SUMMARY JUDGMENT GRANTED FOR REINSURER DUE TO LACK OF PRIVITY WITH DIRECT INSURED

Plaintiff Backups Plus Computer Services, LLC (Backups) owned hard drives which failed. Plaintiff GF&C Holding Company (GF&C) was a client of Backups and stored its data on Backup’s servers. After the failure of the hard drives, Backups and GF&C both submitted claims to Harford Casualty Insurance Company (Hartford), which had issued policies to both companies. Hartford submitted a claim to its reinsurer, Hartford Steam Boiler Inspection & Insurance Company (HSB). HSB then engaged an independent analyst, LWG, to examine the hard drives and determine the cause of the failure.
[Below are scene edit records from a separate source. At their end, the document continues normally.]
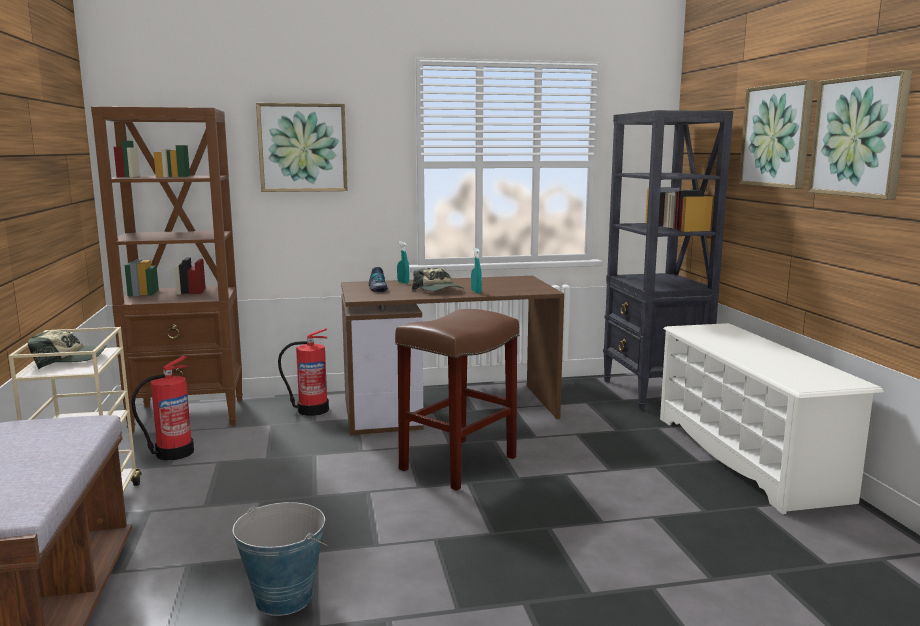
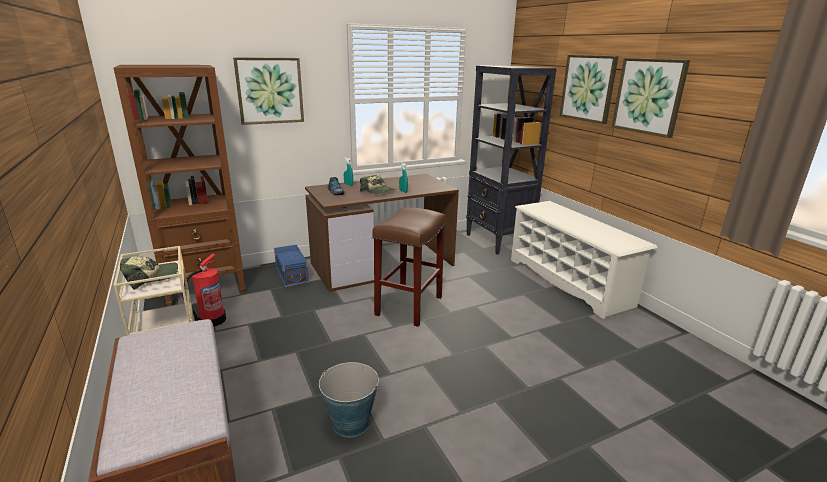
camera: 15 degrees left, 10 degrees up
fire extinguisher [278,328,329,416] -> blue storage box [274,244,309,287]

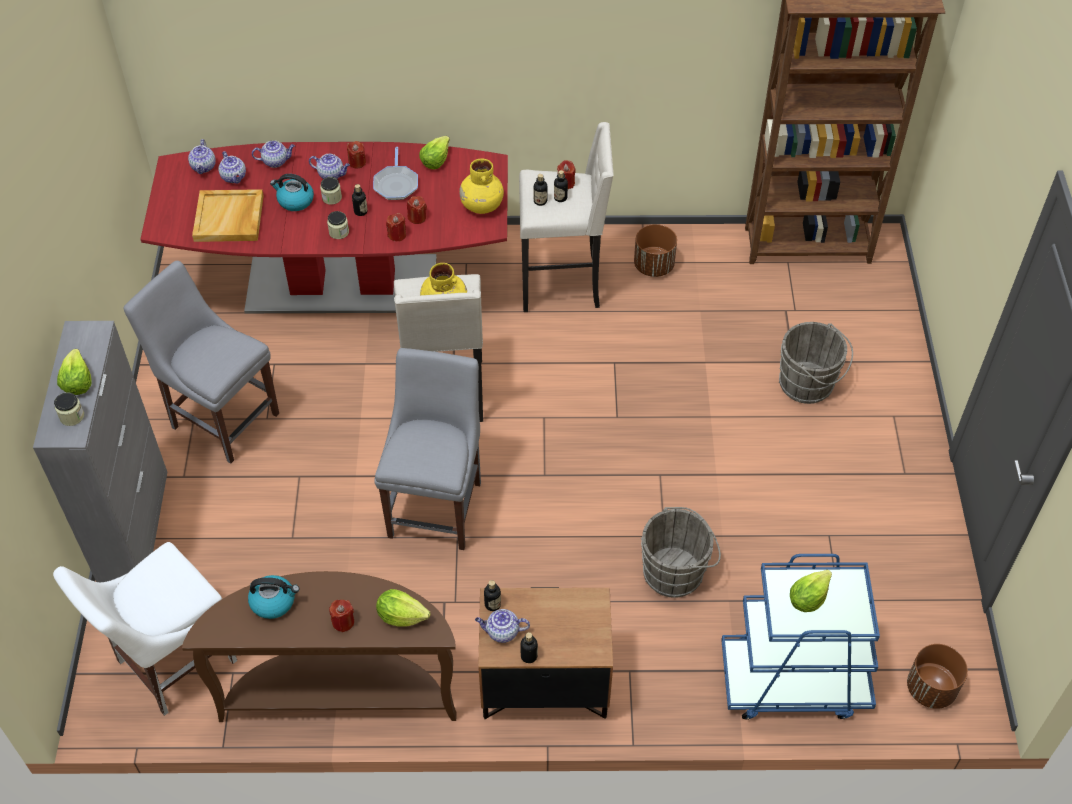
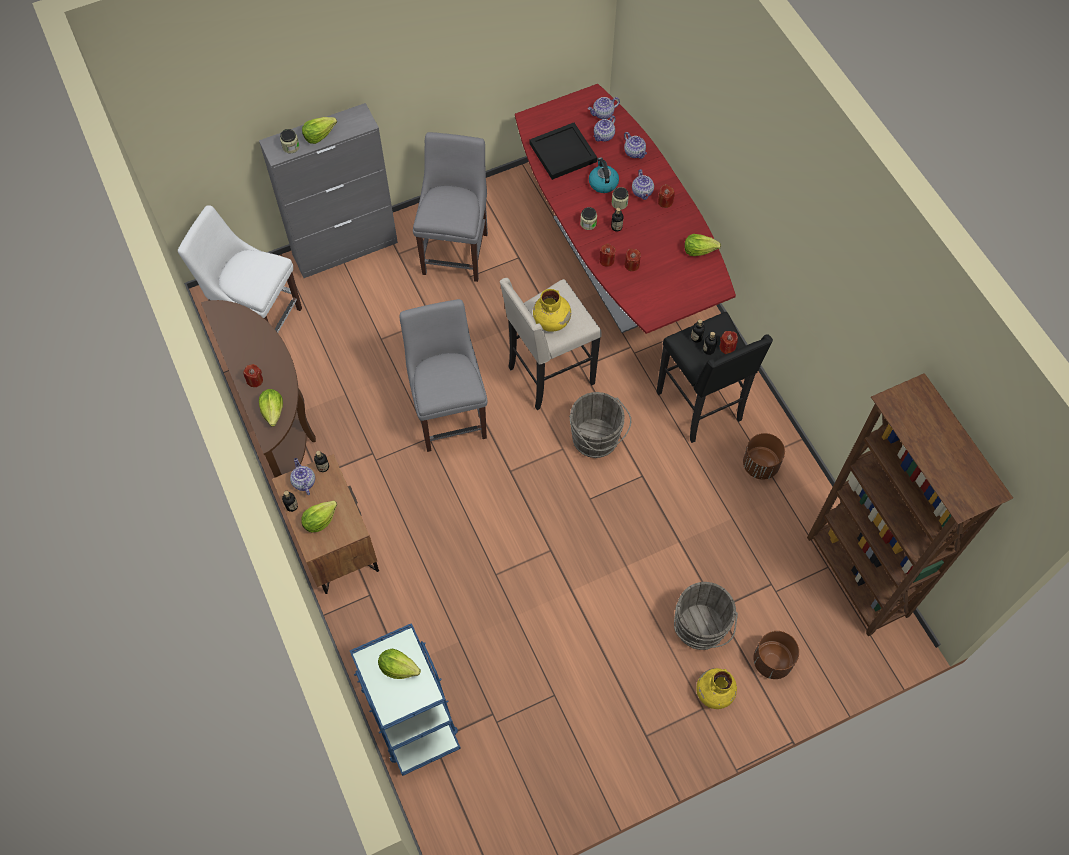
camera: 65 degrees right, 10 degrees up
beige tray [192,189,264,242] -> black tray [530,123,597,180]
kettle [248,575,299,619] -> none
frying pan [373,147,418,200] -> none
grey chair [374,348,481,550] -> grey chair turned 90 degrees counterclockwise [400,299,487,452]
yellow vase [459,159,504,214] -> yellow vase moved to [696,668,737,709]
beige stool [519,122,614,312] -> black stool [656,312,773,443]
grey bucket [641,507,721,598] -> grey bucket moved to [569,392,631,458]
brown planter [907,644,968,709] -> brown planter moved to [753,631,799,679]
none -> lettuce [301,500,337,532]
LWG determined that the damage was the result of normal wear and tear, not a covered risk under the policy. HSB advised Hartford that it would not pay a claim under the reinsurance agreement, and Hartford denied the claims submitted by Backups and GF&C.

Plaintiffs sued both Hartford and HSB. The district court granted the reinsurer’s motion for summary judgment on all claims. The court noted that plaintiffs’ counsel acknowledged at oral argument that there was no privity between the plaintiffs and the reinsurer. Consequently, there was no contract that could be breached and no implied covenant of good faith and fair dealing or bad faith. GF&C Holding Co. v. Hartford Casualty Insurance Co., Case No. 11-236 (USDC D. Idaho March 15, 2013).